Are You For Real, Justice Kagan?

As predicted, the commentary on the Knick case is flowing like a flood-stage river. For example, Robert Thomas’ commentary in his blog www.inversecondemnation.com alone is filling pages with analysis and commentary. Good stuff that. Check it out. We stand in awe of his prodigious exertions, but we wonder if Mr. Roberts is able to do what he has done, and still have time to accomplish other things we all must do in life to survive. More power to him.

But so far, we haven’t seen much said in defense of Justice Kagan’s over-the-top dissent. Why over the top? Apart from its “chicken little” the-sky-is-falling tone (or, the-sky-has-fallen, if you prefer) we are amazed that so little is being said about the content of her dissent. She has risen up like an angry giant in defense of — are you ready? — stare decisis. And what might be wrong with that? Nothing, actually, so long as one stays within the bounds of reason. But stare decisis must make sense. Your faithful servant is an old geezer, which is to say of the generation during which the sainted Earl Warren presided over the Supreme Court where he and his merry men wielded the powers of precedent-breaking and precedent-making with a mighty hand. Justice Kagan seems to have forgotten that during the Warren era precedents were being broken like so much kindling. We need only mention familiar landmark rulings like Brown, Miranda, Roe and all those others which were then Johnny-come-lately precedent breakers.

So if we reflect a bit on that past and look at the Kagan dissent in Knick, we come up with the proposition that if you’re up there and you decide to chop up some old precedents like so much kindling, you’re a hero, provided your deeds of precedential derring-do are on the liberal side of the legal ledger. But if, as in Knick, your intellectual/doctrinal precedent-chopping favors the conservatives, then you’re an icky-poo bad guy. Instead, says Justice Kagan,  you should go supplicate the legislature to change the law — even if that law is judge-made, works a bizarre constitutional injustice and violates the explicit constitutional rights of folks you disfavor. But no overruling Holy stare decisis and declaring the constitutionally offending legislation (or precedent) unconstitutional in order to bring some rationality into the lives of constitutionally aggrieved Americans. Sorry, your Honor, that isn’t our idea of good law or justice, or for that matter, what we were taught in law school.

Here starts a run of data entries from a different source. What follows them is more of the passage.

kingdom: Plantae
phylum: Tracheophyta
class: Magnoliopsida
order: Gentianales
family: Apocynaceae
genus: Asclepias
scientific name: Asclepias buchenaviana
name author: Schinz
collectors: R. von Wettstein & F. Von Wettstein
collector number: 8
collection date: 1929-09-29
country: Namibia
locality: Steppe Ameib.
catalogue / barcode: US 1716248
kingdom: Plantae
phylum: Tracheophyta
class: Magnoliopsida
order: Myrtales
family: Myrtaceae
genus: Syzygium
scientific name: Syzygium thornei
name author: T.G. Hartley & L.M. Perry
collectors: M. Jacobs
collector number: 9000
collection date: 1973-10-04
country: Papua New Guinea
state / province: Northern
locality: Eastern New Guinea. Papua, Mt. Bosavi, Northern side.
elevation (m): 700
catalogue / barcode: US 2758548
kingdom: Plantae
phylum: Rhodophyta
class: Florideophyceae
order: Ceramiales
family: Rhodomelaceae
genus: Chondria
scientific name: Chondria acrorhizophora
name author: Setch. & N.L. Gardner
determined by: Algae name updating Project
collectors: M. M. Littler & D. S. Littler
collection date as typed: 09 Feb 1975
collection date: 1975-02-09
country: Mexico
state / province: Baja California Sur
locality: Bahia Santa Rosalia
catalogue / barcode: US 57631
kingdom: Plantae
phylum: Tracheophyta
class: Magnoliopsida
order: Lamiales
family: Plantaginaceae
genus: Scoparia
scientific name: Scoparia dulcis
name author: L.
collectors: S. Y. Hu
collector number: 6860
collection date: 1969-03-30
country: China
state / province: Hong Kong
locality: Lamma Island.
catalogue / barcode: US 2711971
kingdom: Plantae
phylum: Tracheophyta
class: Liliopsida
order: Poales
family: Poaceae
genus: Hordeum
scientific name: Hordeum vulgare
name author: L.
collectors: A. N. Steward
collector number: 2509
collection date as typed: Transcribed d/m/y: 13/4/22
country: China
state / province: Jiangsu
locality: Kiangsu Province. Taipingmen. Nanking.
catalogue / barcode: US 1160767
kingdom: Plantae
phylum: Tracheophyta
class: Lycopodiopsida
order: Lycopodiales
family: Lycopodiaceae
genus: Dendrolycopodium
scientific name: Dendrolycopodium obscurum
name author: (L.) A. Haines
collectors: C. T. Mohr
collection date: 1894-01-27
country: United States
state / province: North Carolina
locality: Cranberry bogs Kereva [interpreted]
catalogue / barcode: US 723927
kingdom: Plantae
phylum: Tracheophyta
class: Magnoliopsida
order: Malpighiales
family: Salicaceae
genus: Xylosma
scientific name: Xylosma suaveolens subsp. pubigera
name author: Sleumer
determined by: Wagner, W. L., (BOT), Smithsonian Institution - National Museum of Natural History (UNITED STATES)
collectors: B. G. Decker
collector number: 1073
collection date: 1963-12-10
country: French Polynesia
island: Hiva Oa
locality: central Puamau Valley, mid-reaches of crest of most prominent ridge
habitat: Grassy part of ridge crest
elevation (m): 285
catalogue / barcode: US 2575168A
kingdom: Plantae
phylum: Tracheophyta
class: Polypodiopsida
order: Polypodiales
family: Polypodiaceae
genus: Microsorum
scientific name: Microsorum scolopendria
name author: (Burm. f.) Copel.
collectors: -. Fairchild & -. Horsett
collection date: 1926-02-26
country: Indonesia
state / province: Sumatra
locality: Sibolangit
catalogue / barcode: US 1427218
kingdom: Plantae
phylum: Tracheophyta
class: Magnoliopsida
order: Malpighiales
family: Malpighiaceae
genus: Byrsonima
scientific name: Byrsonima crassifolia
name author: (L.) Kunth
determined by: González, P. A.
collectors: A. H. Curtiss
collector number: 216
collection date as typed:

What’s good for the goose should be likewise good for the gander, goes the old proverb, and Justice Kagan should reflect on its message.

Bottom line: the Williamson County rule denying American property owners access to federal courts (or at times any courts) to protect their federal constitutional property rights was raw injustice that stunk to high heaven. Good riddance to it. By defending it, Justice Kagan has not covered herself with glory. Quite the contrary.

FOLLOW UP. As we write this follow-up it is the beginning of Novemeber, and a few defenses of Justice Kagan’s over-the-top dissent have begun to appear. Mostly, they try to rise in defense of her worshipful treatment of precedent, not of any substantive defense of the fairness of the result of the case she would like to see. Small wonder. The pre-Knick result of the Williamson County/San Remo Hotel rule was absurd on its face, and it was a blot on the Supreme Court’s stature while it lasted.

In case our meaning is not at your fingertips, let us remind you what that result was. Under it the constitutionally aggrieved property owner, unlike any other Section 1983 plaintiff,  had to sue “first” — so the court said — in state court, and only after losing there would the plaintiff’s case be ripe for litigation in federal court. But if the owner followed that requirement, the state court decision would be deemed preclusive and — “ripe” or not — the  owner’s case invoking the protection of the US Constitution could never be invoked in any court. This is what Justice Kagan wants to inflict on the country? This is what her supporters still want? Stuff and nonsense!